The first day of my road trip through Northern India began with a journey to the blue city of Jodhpur.
My first stop was the village of Salawas, where I met with a family of potters. In this village, the art of pottery, from the shaping of each piece, to firing up the kiln, and eventually glazing each item, has been passed down for generations, and each family's subsequent children are expected to continue the tradition. Outsiders are welcome to admire the process, but are generally not invited to train in this craft. It is considered a proud lineage, and these craftsmen are expected to not only continue on with this skill, but to also marry only within their caste.
As the leader of the family took his well-worn seat behind the stone wheel, I waited in anticipation. Having taken a few pottery classes myself, I was familiar with the loud hum of the machine operated pottery wheels. Looking around at the dirt floor and the wandering chickens and goats, I wondered how this family would manage to create enough quality product to support themselves in such a rustic setting.
The moment the potter began his process; all my inner judgments and questions were silenced, and replaced by a quiet awe. He selected what looked to me as an arbitrary amount of clay and began pounding it into a cube to remove any air bubbles. Then, he prepared the stone wheel by poking a wooden stick through a drilled hole and manually spinning the wheel faster and faster, until it spun on its own. In a matter of seconds, the potter had the clay cube on the wheel and was molding the top of the mound into a perfectly shaped dish. Repeating this series two other times, it became evident that the exact amount of clay he had chosen, was the perfect size for three individual items.
After watching this process in amazement, I took some time to walk around the family compound and admire the display section where the potter's work was showcased. While the family spends the bulk of its time creating large white pots used to hold water and keep it cool during the hot summer days, they also create a variety of pots and containers. Typically the men are trained in pottery, while the women are responsible for mixing colors and painting the pieces. After gazing through the pile of spice containers, candleholders, and painted tiles, we were shown the piece de resistance of the collection: the genie lamp.
The potter held up a tiny lamp and poured in a handful of water. He then turned the lamp upside down, had me place my hand over it three times, and repeat an incantation after him. He then up righted the lamp and poured it over the parched ground, but no water came out! Turning the lamp upside down once more, he had me repeat the hand waves and chanting, and then poured the lamp over the ground. This time, all of the water spilled out of the container and was thirstily swallowed up.
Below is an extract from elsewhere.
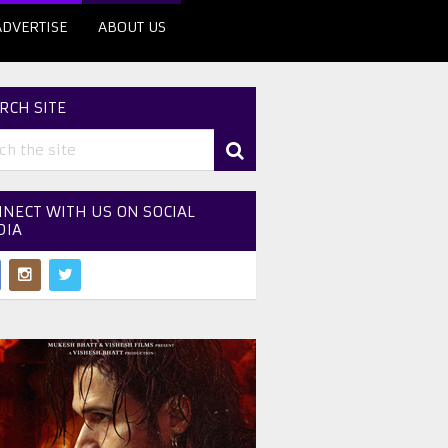
ADVERTISE
ABOUT US
RCH SITE
NECT WITH US ON SOCIAL
DIA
I waved goodbye to the potter and his family from the back of my jeep, and left with a hope to visit them again, and perhaps one day be granted a rare lesson or two.
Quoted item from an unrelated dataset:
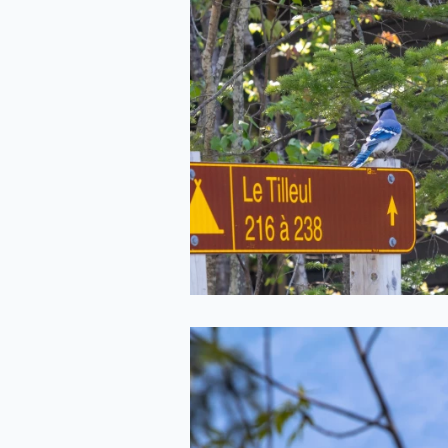
Giving Direction
2022-05-20
Crow in the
As the jeep chugged along the bumpy dirt roads, Raghu explained that Jodhpur had once been a stop on the legendary Silk Route, and was now known throughout India as a key force in the weaving and textile industries. We were now on our way to visit a family that was part of a government funded weaving cooperative, and would get to observe the rare process of ambidextrous weaving.
Still in the village of Salawas, we came to the home of the Parjapaji Brothers, experts in the craft of weaving, or more specifically creating rugs known as durries. I observed the complicated ambidextrous weaving process, and saw how it produced the exact same pattern on both sides of each carpet. The process involves an interlocking of threads instead of knots and uses a variety of camel and goat hair, silk, and cotton. One carpet can take two people over three weeks to create, working 8-10 hours a day.
Suddenly, the rain began to fall, a rarity in this desert climate. Instead of feeling frustrated at having to quickly cover their prized creations, the weavers offered up a prayer of thanks. They turned to me and explained that visitors in their village were quite rare and rain in the summer season rarer still. The combination of my presence and the rain were an unexpected double blessing and they thanked me repeatedly for coming.
Blinking back tears at the emotional and kind welcome of these strangers, I stepped out into the refreshing rain and back onto my jeep. I had one more stop to make before I left the outback and entered the actual city limits of Jodhpur.
During my six-hour drive from Udaipur to Jodhpur, my driver had previously explained the meaning behind the colors of the turbans worn by the village men. As my jeep rattled onto the dirt road to Mogra, the Bishnoi village where we would meet with our last local family, I grew excited at the prospect of seeing these turbans up close.
After accepting some delicious home brewed chai tea, my host showed me his multi-colored turban, and gave me a lesson on how to properly wrap one.
He then performed a traditional opium ceremony, where the nut from the poppy seed is ground up into a fine liquid and used as both a gift for the gods and as a relief from the hard work in the fields. The Bishnoi elder looked pretty relaxed after he drained the contents of the opium dish. Much to my disappointment, we were not offered to join him.
As the light faded into the pale oranges of a desert sunset, I hopped onto my jeep for the final drive to my hotel. The day had been a nonstop ride through the different castes and traditions of the Jodhpur outback and I looked at my hands with newfound respect wondering what they might be capable of creating.
I made it my new mission to find out.